Now building a desktop OS is a an odd niche. At this point, all of us live on the web, and the desktop matters little, as we have the move towards mobile OSes, and the integration of mobile features into our operating systems. If we ever see a move back towards more "traditional" desktop OS paradigms, perhaps Haiku will see more use, but for now it's community is small, passionate, and fun. I don't think it will ever be big, but one can dream right? :)


The issues of priority and starvation are large issues. I see the OP implemented another ad-hoc behavior, which I predict will move the issue to another place but not eradicate it.

I believe priorities are a sucky way to express the developers desire to perform some tasks in a low-latency manner, while others are ok to delay for a larger time. Maybe latency would be a better thread parameter than priority. It has the advantage of being a hard metric, one you can easily measure and adjust your algorithm against.
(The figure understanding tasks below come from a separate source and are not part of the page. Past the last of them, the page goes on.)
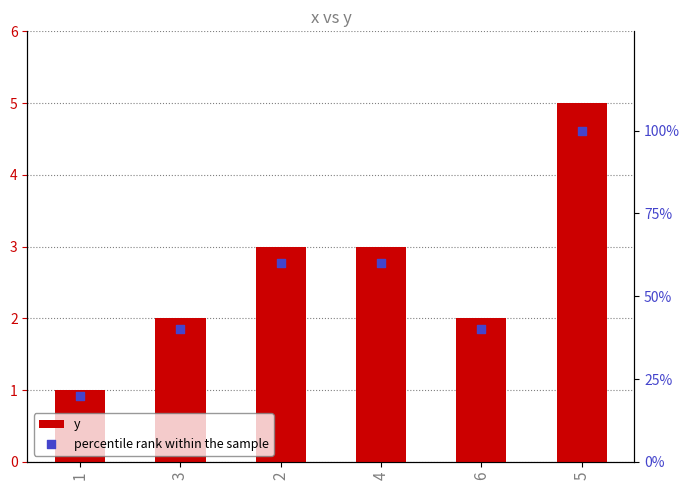

Which series has the largest Y range (max minus min)?

y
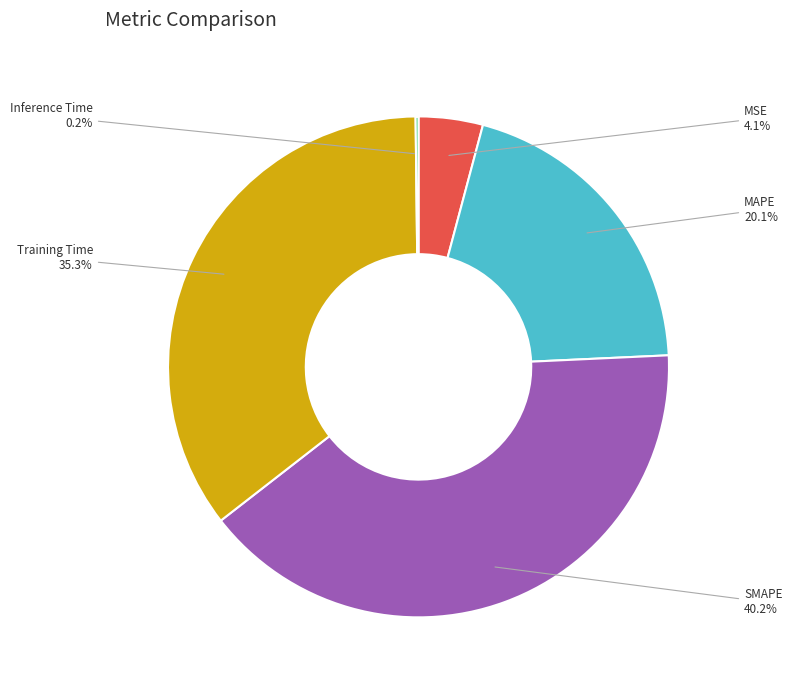

Is there a majority slice in this chart?

No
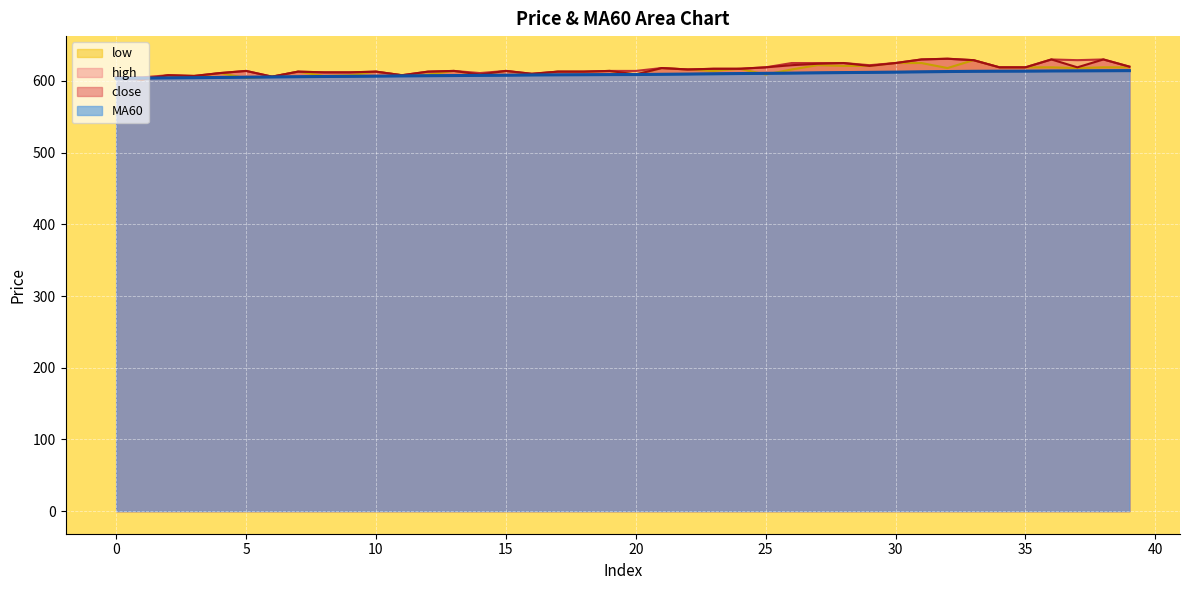

What is the greatest value displayed?

631.0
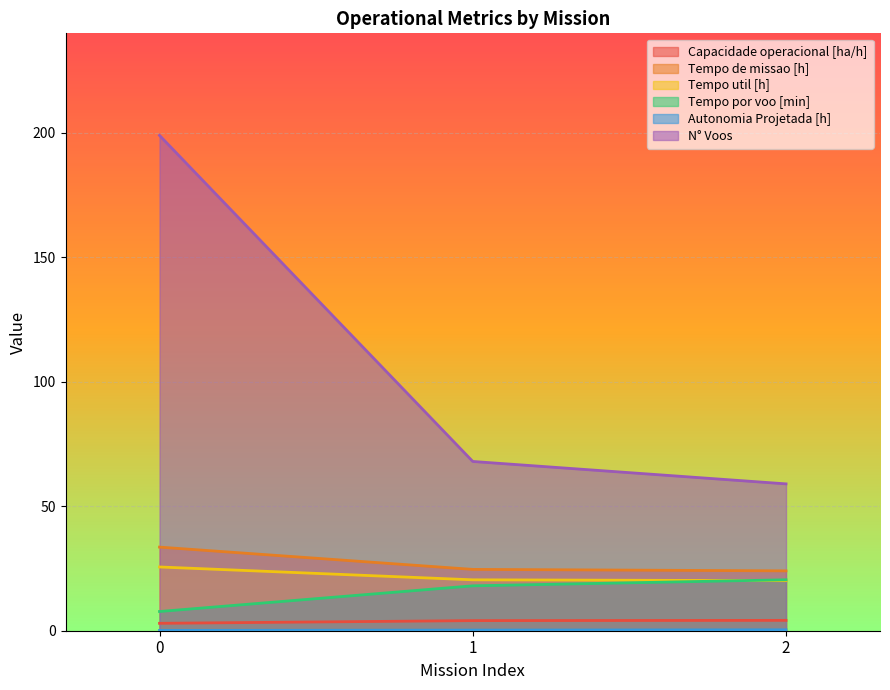

How many values in the Capacidade operacional [ha/h] series exceed 4?

2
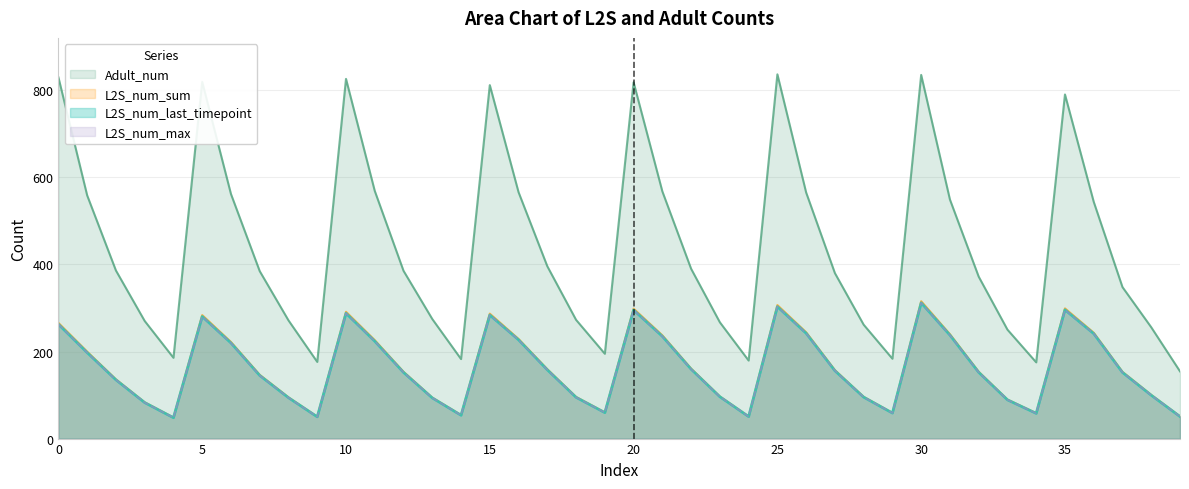

What is the value of the Adult_num point at the 15th from the left?

182.7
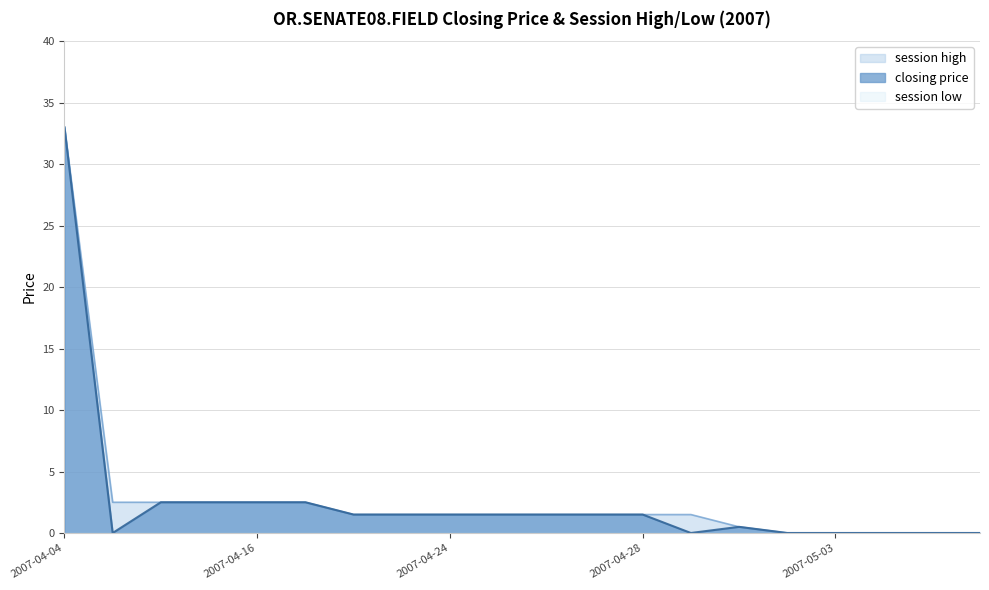

True or false: session high and closing price intersect in this chart.

False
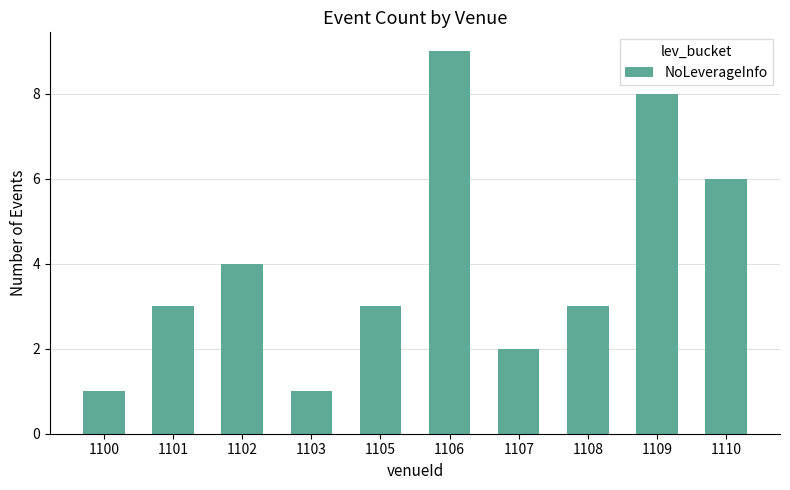

Reading left to right, extract all data points from this chart.

1100=1	1101=3	1102=4	1103=1	1105=3	1106=9	1107=2	1108=3	1109=8	1110=6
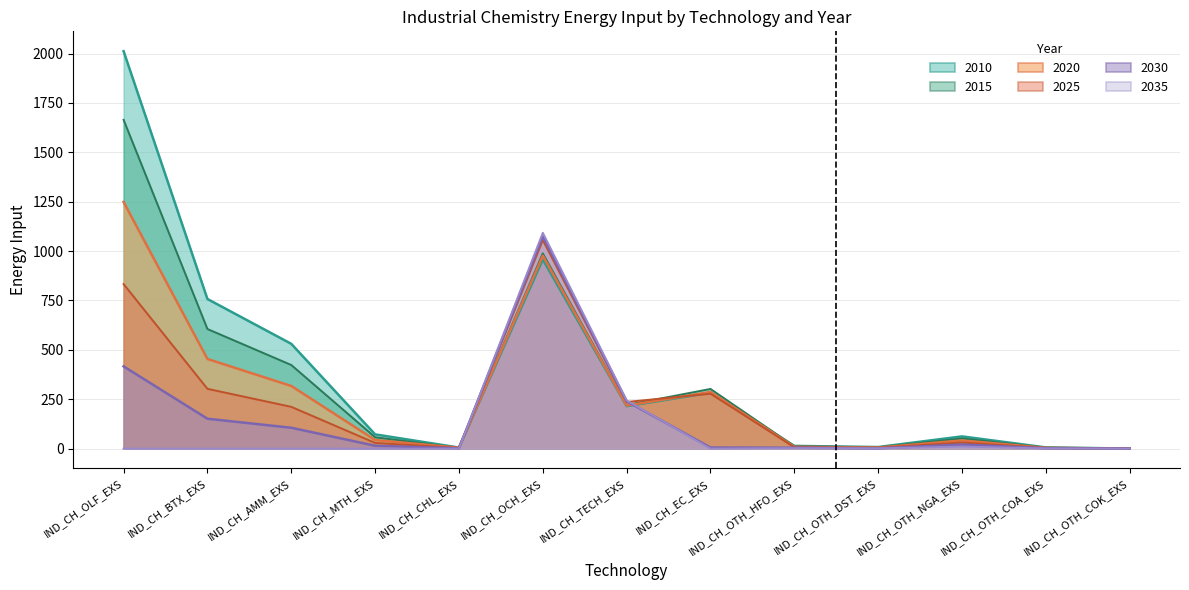

At which category is the sum across all series the highest?

IND_CH_OLF_EXS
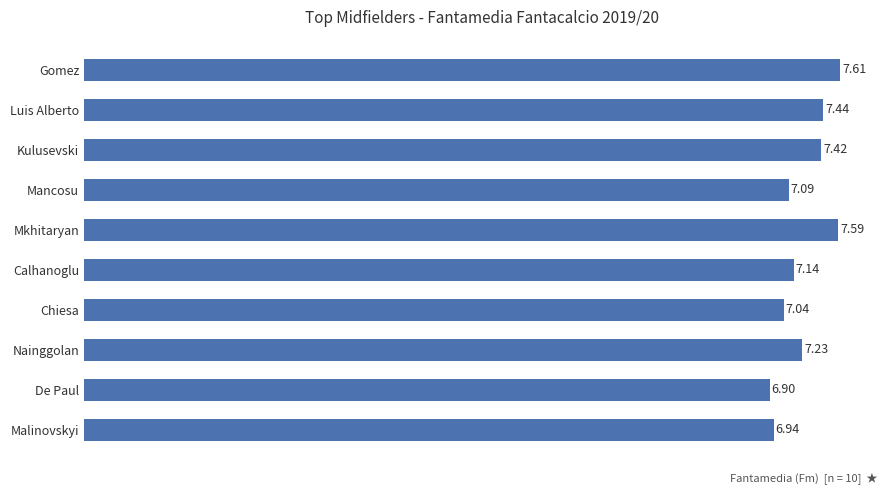

Which category has the lowest value across all series?

De Paul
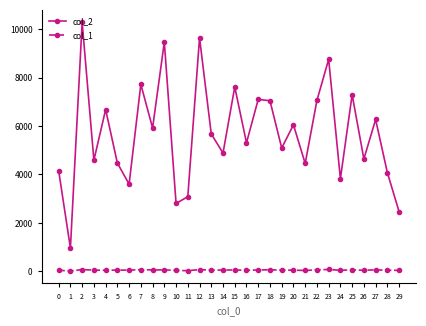

How many data points does each series have?

30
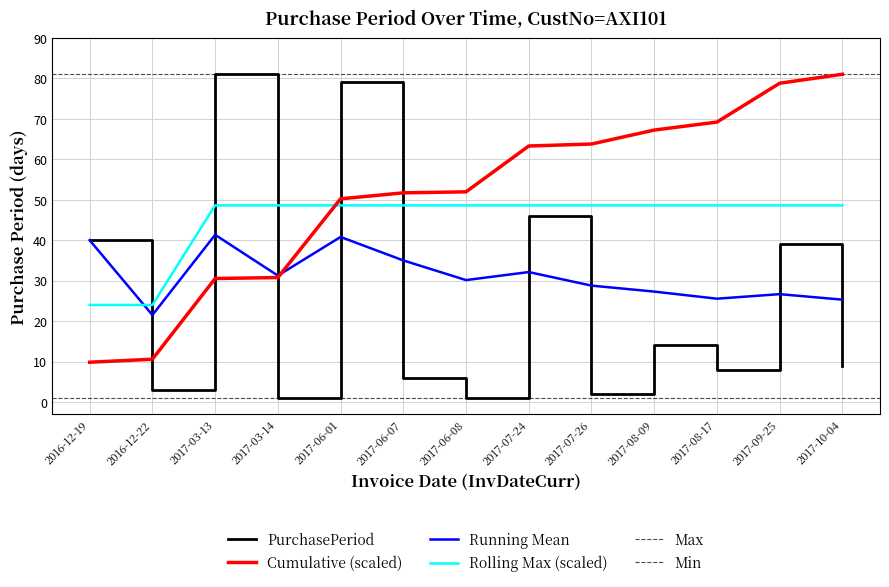

List the labels in order of value, smallest first.

2017-03-14, 2017-06-08, 2017-07-26, 2016-12-22, 2017-06-07, 2017-08-17, 2017-10-04, 2017-08-09, 2017-09-25, 2016-12-19, 2017-07-24, 2017-06-01, 2017-03-13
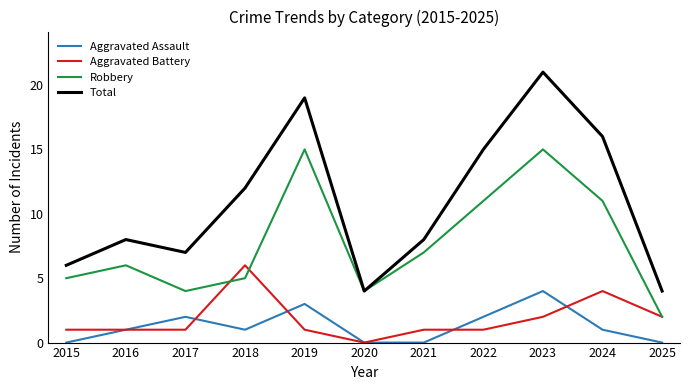

Which series has the largest total across all categories?

Total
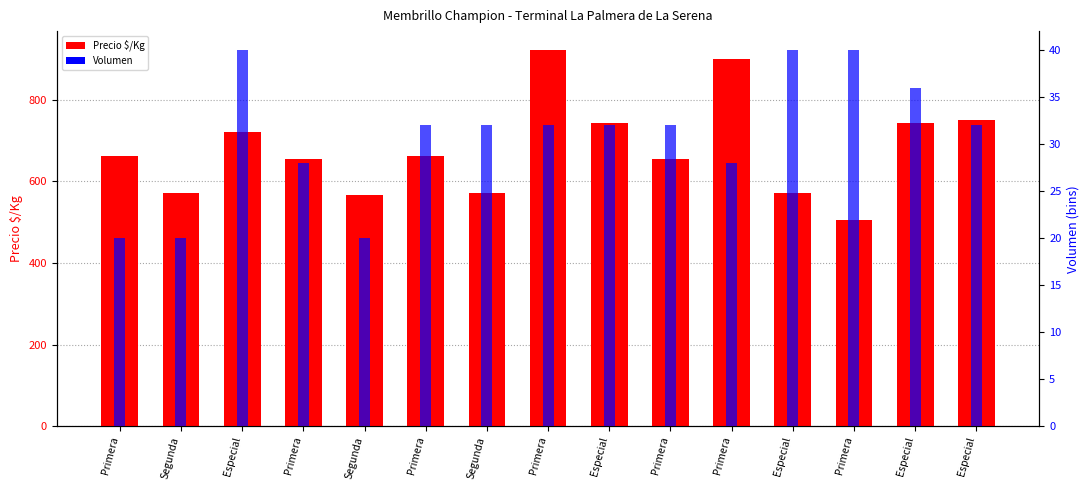

What is the highest value of the Precio $/Kg series?

922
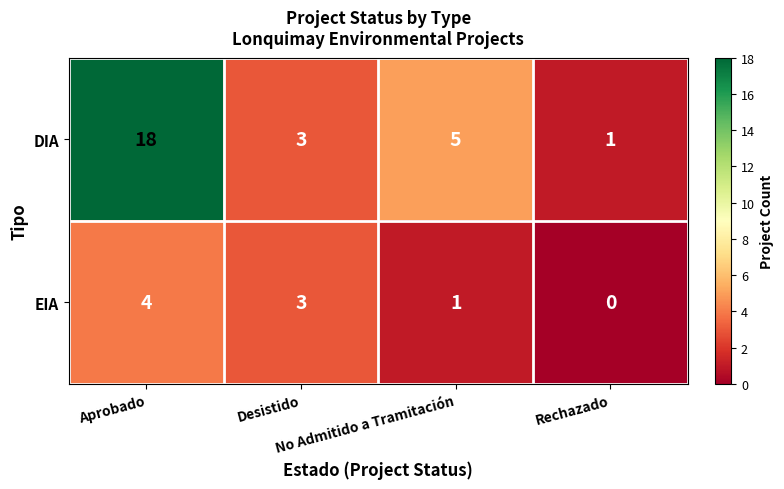

Which series has the widest spread of values?

DIA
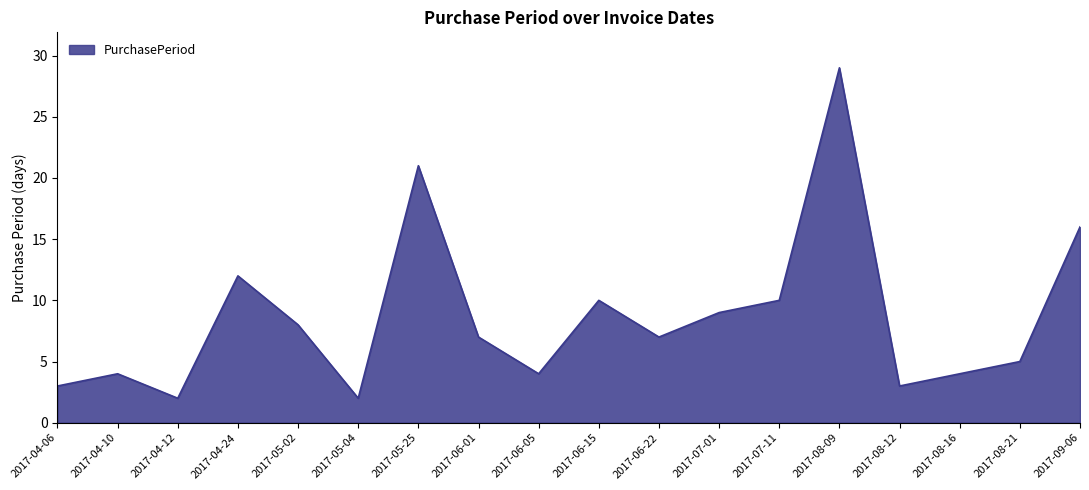

True or false: the data shows 10 at 2017-07-11.

True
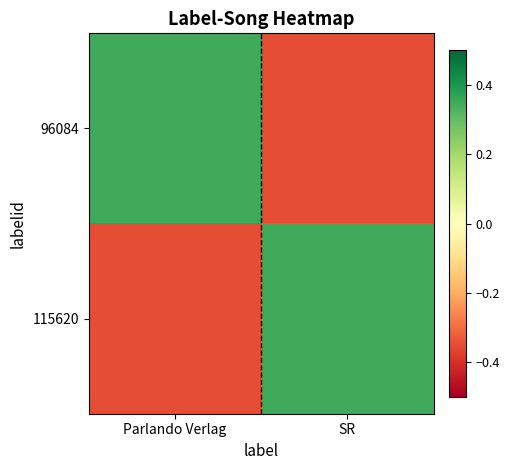

Between Parlando Verlag and SR, which series saw the biggest shift?

96084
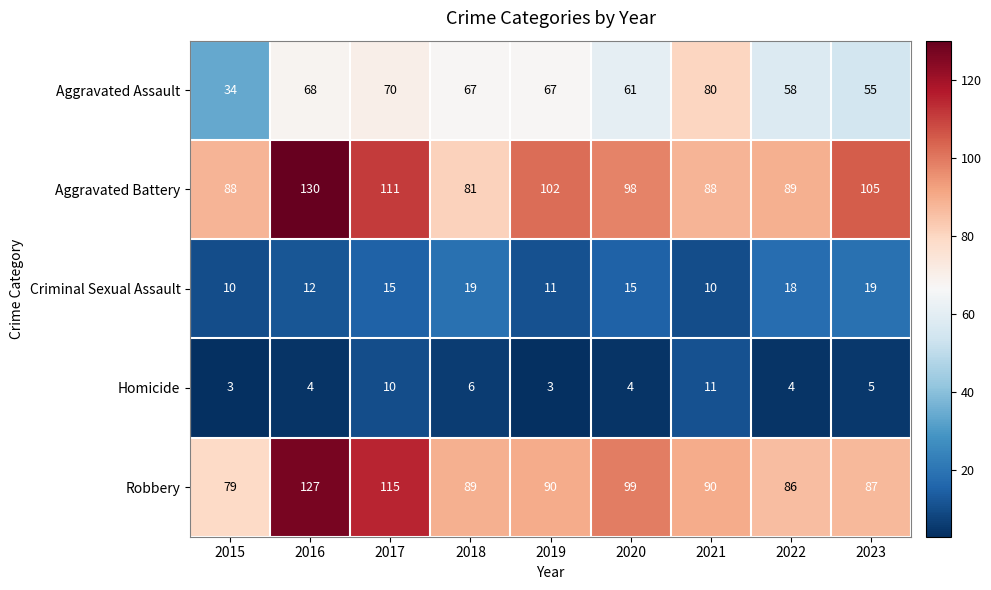

Between 2020 and 2023, which series saw the biggest shift?

Robbery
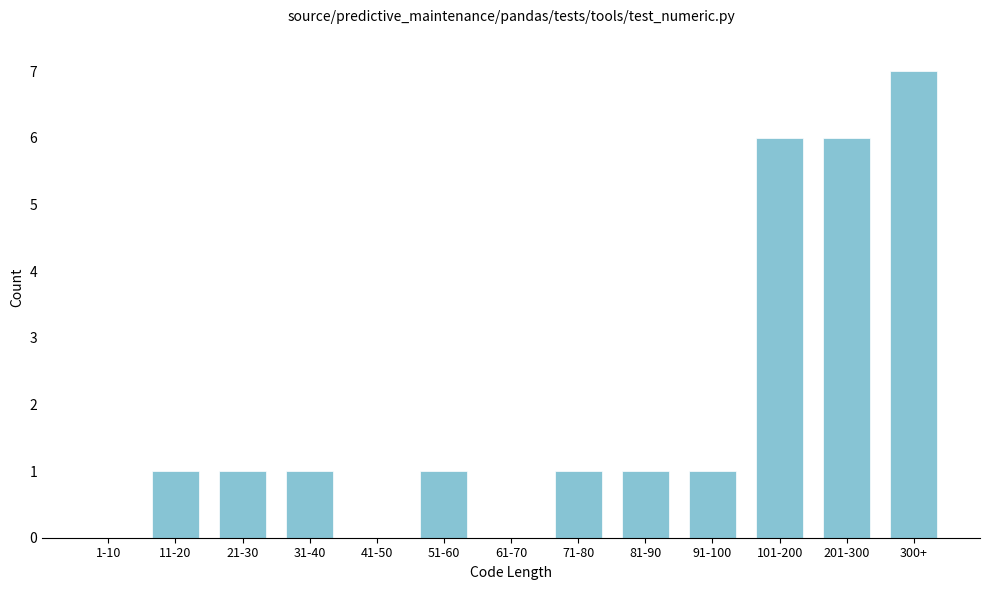

Reading left to right, transcribe all the data shown in this chart.

1-10=0	11-20=1	21-30=1	31-40=1	41-50=0	51-60=1	61-70=0	71-80=1	81-90=1	91-100=1	101-200=6	201-300=6	300+=7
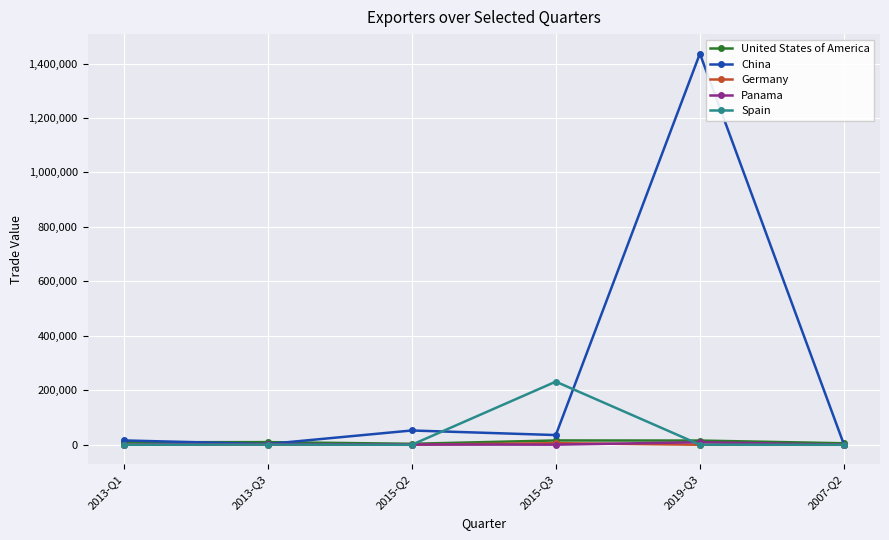

At which label does Spain reach its peak?

2015-Q3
But latency is slippery. Do you mean time-to-first-execution, or time-to-completion? Completion of what? The OS would have to be aware of some units of processing (message digestion time?). This is not a bad idea. I'm all in favor of the OS having a more complete model of what the developer is trying to accomplish.

Anyway my 2C worth.


I was just reading this last night and thought you might find it interesting: https://lkml.org/lkml/2010/12/5/21

Con Kolivas, author of a CPU scheduler for the Linux kernel, had a very similar idea.


I'm left wondering what the advantage of using haiku would be over fedora, ubuntu, mint, or debian?


It's a nice UNIX with a cohesive environment and design (both in terms of software and UI) philosophy. Other than than there aren't a lot of "advantages" because its alpha software.

Maybe check out some BeOS R5 videos, they were doing some really cool stuff before they went under!

http://www.youtube.com/watch?v=ggCODBIfWKY


Think everything is an icon rather than everything is a file.